### EXERCISE DIRECTIONS
Search the entries for the word "Endometrium" and report each line that has it.

### PROVIDED RECORDS
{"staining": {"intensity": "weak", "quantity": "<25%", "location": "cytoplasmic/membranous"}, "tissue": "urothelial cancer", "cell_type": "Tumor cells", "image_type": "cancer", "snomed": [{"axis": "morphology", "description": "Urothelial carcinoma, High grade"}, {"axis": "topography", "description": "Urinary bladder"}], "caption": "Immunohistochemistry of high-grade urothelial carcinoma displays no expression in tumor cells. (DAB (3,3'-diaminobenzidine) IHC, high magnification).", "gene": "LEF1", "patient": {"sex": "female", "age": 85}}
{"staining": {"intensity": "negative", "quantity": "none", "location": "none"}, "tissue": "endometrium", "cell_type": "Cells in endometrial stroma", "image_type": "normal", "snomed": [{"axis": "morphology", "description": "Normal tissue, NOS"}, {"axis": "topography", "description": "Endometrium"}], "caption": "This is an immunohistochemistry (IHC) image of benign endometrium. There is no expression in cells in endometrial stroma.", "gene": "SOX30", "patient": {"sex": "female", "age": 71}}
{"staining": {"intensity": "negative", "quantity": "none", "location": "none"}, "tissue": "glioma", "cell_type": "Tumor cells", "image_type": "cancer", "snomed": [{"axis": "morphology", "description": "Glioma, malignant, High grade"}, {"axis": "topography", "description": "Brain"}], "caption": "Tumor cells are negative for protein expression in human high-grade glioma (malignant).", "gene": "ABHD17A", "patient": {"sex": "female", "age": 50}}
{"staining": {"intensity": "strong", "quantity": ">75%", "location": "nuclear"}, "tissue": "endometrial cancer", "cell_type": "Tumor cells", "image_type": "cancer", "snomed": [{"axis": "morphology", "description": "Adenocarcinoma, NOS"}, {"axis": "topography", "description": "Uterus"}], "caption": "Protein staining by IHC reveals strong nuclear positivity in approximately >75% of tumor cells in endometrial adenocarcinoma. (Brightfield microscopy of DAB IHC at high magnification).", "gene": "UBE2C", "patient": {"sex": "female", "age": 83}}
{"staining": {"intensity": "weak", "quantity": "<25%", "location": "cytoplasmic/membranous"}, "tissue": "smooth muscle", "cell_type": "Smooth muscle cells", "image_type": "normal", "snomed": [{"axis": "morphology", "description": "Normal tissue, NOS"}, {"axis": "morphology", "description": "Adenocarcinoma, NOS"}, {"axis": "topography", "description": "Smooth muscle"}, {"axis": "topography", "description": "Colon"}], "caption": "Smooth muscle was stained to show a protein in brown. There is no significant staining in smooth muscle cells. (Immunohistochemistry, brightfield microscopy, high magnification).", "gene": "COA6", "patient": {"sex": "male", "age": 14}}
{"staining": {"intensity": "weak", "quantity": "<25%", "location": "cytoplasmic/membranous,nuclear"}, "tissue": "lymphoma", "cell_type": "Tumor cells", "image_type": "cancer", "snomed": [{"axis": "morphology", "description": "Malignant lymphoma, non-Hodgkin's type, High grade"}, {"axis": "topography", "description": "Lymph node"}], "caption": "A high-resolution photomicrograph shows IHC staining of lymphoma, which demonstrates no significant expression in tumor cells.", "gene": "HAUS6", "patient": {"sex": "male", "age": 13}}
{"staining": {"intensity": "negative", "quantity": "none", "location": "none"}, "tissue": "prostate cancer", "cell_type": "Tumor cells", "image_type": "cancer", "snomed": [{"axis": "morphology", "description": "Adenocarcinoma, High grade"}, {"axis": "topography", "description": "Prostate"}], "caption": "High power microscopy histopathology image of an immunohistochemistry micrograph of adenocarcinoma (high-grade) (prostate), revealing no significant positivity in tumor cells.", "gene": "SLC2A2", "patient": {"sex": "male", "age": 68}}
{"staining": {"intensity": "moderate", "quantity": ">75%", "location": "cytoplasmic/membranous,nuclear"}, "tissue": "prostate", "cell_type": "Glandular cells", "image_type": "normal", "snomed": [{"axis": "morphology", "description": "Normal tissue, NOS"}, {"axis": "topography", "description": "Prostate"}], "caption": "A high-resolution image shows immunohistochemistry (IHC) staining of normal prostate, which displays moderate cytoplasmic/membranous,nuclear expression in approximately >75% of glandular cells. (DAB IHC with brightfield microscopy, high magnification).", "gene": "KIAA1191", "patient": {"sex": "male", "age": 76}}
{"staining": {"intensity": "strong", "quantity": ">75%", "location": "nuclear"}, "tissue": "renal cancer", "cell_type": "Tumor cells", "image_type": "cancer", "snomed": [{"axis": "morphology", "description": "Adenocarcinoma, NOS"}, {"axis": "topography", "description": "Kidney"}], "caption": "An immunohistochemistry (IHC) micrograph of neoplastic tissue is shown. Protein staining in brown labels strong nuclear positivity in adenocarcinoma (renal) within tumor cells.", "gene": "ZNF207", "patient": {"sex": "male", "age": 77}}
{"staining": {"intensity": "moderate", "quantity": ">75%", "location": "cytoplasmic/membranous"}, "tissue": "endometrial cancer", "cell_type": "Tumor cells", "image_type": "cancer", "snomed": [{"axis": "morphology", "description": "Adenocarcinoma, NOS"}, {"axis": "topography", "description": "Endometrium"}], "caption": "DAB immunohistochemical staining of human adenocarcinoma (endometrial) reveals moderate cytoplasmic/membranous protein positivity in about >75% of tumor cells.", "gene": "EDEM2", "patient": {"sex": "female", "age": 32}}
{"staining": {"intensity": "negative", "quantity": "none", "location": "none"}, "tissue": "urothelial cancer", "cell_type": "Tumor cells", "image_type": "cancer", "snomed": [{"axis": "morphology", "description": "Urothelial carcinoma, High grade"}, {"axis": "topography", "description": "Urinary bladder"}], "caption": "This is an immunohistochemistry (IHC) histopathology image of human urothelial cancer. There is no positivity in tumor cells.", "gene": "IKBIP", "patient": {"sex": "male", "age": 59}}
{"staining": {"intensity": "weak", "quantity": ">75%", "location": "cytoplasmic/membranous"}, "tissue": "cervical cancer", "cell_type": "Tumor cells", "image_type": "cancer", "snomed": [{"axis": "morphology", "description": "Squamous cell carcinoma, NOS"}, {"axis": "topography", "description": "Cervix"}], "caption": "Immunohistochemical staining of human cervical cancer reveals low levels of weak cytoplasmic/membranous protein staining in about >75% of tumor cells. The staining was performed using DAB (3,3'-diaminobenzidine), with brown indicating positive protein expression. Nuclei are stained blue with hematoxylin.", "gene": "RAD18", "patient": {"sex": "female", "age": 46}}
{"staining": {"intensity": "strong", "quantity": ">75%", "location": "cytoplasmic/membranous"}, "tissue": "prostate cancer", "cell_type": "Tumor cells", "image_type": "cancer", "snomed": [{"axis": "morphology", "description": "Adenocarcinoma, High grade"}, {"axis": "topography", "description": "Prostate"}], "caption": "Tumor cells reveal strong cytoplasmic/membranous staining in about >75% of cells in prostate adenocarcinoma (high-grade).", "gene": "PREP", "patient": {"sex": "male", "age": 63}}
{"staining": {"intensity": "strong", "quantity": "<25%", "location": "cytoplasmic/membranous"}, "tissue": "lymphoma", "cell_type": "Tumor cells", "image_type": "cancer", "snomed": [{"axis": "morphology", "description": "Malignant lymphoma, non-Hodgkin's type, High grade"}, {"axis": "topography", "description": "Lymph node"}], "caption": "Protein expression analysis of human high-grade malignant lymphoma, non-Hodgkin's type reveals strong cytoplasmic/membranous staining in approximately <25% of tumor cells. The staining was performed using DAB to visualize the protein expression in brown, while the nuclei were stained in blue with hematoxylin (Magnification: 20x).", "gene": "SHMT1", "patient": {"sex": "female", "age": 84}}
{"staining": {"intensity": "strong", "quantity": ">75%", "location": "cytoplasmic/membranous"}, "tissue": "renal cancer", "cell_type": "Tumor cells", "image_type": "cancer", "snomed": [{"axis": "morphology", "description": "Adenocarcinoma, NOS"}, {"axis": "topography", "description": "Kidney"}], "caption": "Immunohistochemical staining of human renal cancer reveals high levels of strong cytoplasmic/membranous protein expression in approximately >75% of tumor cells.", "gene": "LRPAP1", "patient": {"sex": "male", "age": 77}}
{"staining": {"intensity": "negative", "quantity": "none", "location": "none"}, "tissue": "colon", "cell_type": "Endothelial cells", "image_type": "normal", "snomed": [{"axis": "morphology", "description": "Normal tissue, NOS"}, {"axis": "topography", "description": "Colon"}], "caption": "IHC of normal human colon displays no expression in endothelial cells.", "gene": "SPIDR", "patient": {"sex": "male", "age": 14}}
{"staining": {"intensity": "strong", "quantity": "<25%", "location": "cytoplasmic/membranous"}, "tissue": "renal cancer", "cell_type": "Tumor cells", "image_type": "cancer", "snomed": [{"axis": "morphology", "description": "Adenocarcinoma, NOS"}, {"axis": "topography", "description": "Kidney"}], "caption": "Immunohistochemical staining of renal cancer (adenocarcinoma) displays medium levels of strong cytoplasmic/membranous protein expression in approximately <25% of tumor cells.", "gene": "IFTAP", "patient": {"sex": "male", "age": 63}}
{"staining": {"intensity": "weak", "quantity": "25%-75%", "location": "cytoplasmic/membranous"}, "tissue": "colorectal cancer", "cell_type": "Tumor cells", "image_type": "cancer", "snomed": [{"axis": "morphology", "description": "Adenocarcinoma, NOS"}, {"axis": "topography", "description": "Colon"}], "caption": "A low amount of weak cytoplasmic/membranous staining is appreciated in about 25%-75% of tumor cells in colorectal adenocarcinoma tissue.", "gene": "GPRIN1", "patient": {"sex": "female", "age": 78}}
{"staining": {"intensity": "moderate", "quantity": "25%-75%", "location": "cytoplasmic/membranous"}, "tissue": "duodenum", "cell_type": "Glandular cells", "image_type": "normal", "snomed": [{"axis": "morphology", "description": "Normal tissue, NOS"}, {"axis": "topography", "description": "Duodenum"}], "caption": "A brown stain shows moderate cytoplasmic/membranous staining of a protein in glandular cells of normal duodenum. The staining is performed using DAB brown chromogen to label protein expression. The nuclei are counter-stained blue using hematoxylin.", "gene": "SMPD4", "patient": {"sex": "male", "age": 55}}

### SOLVED PROBLEM
{"staining": {"intensity": "negative", "quantity": "none", "location": "none"}, "tissue": "endometrium", "cell_type": "Cells in endometrial stroma", "image_type": "normal", "snomed": [{"axis": "morphology", "description": "Normal tissue, NOS"}, {"axis": "topography", "description": "Endometrium"}], "caption": "This is an immunohistochemistry (IHC) image of benign endometrium. There is no expression in cells in endometrial stroma.", "gene": "SOX30", "patient": {"sex": "female", "age": 71}}
{"staining": {"intensity": "moderate", "quantity": ">75%", "location": "cytoplasmic/membranous"}, "tissue": "endometrial cancer", "cell_type": "Tumor cells", "image_type": "cancer", "snomed": [{"axis": "morphology", "description": "Adenocarcinoma, NOS"}, {"axis": "topography", "description": "Endometrium"}], "caption": "DAB immunohistochemical staining of human adenocarcinoma (endometrial) reveals moderate cytoplasmic/membranous protein positivity in about >75% of tumor cells.", "gene": "EDEM2", "patient": {"sex": "female", "age": 32}}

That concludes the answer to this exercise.